Perry Timms: I suppose I’ve got two sort of sporting metaphors in my mind. One is the whole kind of Moneyball concept, you know, the Oakland Athletics and how they selected that team, based on statistical not scout-based insight, which has always stuck with me as like, what a phenomenal way to take human bias out of a situation by using data. And so, what I’ve recognised is that PTHR has a very sensing and intuitive approach to how it does what it does, but it lacks the data and the insight that I think, obviously, is your bread and butter, you know, it’s absolutely what you’re in the world to do. And then the second sporting metaphor is quite similar, but it is almost like if you are a sporting athlete of either an individual or team nature, how do you really know the impact of what you do beyond just the timing or the amount of passes you make in a particular game? And that comes from perhaps audience sentiment, right. So that’s how I’m sort of thinking about it is that what we want to do is we want to get some audience sentiment – in our case clients – to be able to use a tool like yours to say how they really felt and what was crucial to them, from a very credible source, about the impact we had not just did we save them 10,000 pounds a year. But like, what was the whole experience like? And where did you sort of get a bit worried? And where did you get excited? And how did we match expectations and deliver the impact? So I think there’s definitely something about, you know, the sort of crowd mentality, but perhaps not crowd, it might just be like one or two key contacts in a client. But we really want to know what impact we have on people beyond just the work we do, how we are with them, and that kind of thing. And I struggled to even find anybody who could do that and then, when I was on that webinar with you and JCURV, it was like, “Oh, hang on a minute. That’s what this does.” And it was cemented when we had our first conversation. So a couple of wish list type things, I think, is plugging our data credibility gap, and then also getting more insight about us that’s really genuine and really, like, you know, beyond a passive survey.

SS: Well, why I was really keen to work with you, Perry, is not just because you’re a great orator in the Agile space, but because the way you approach delivering solutions to clients is, as you say, it’s holistic and sensing, but it’s about seeing it all the way through.

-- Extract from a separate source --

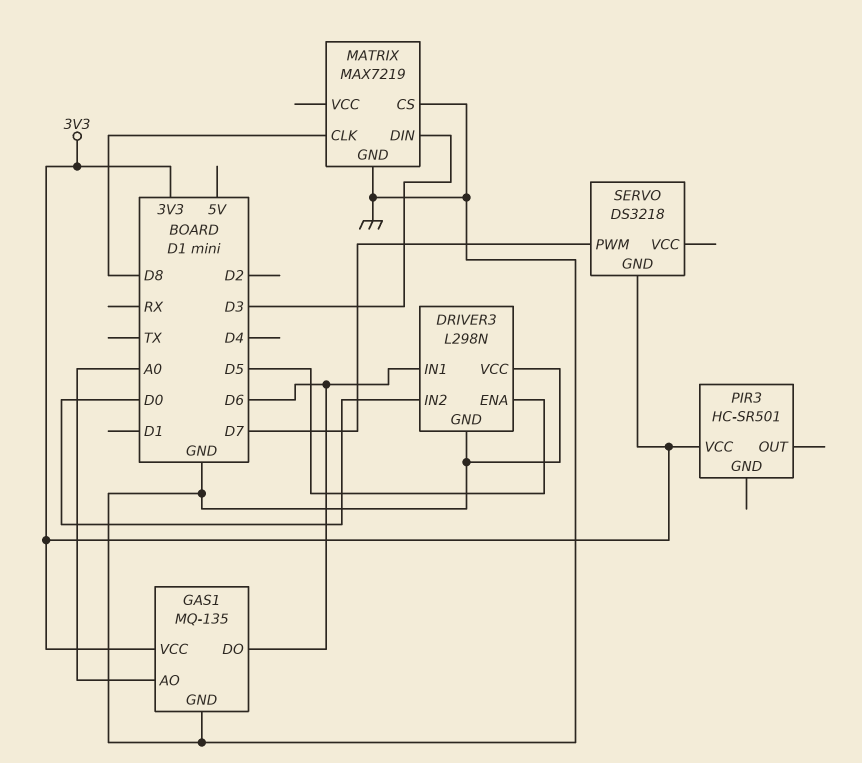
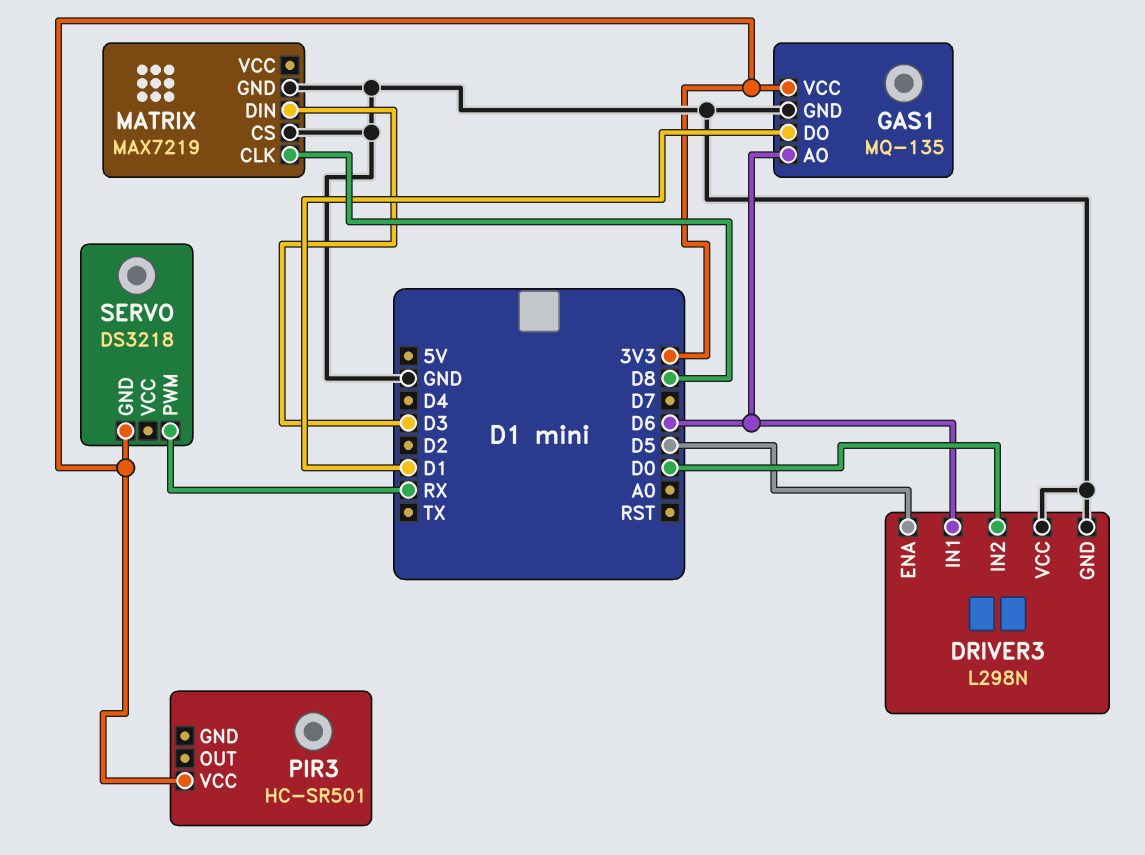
GAS1 pin AO: A0 -> D6
GAS1 pin DO: D6 -> D1
SERVO pin PWM: D7 -> RX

Now, the one thing that, as a tech platform, we don’t do is see the solution all the way through. We get the data, show the insight, but we leave it there. But of course, there’s always the “so what”, after we’ve got the data, and working with a great organisation like yours means that we can – and doing it on a partnership basis – we can see that all the way through and it’s just wonderful to see, from our perspective, all the ones and zeros we’ve got in our systems are actually making a real change, for real people in business.

PT: I think if anything, I’ve often looked at organisations that have their own research arm or data analysts, and I’ve like been envious of what they have within that, and I kind of think that I shouldn’t be envious, because if you find the right people to connect to and partner with, then you sort of secure that resource in a mutually beneficial way. And I think actually, that’s stronger than buying it in, you know what I mean, so, yeah, I think there’s a really nice fluidity and art of the possible with probably everything you said, and more and I’m sure, because we’re quite, dare I say it, unorthodox in our approach, we’ll spot some opportunities that maybe others haven’t and I think there could be some really exciting new things that we can start to tap into that probably people haven’t even thought about yet.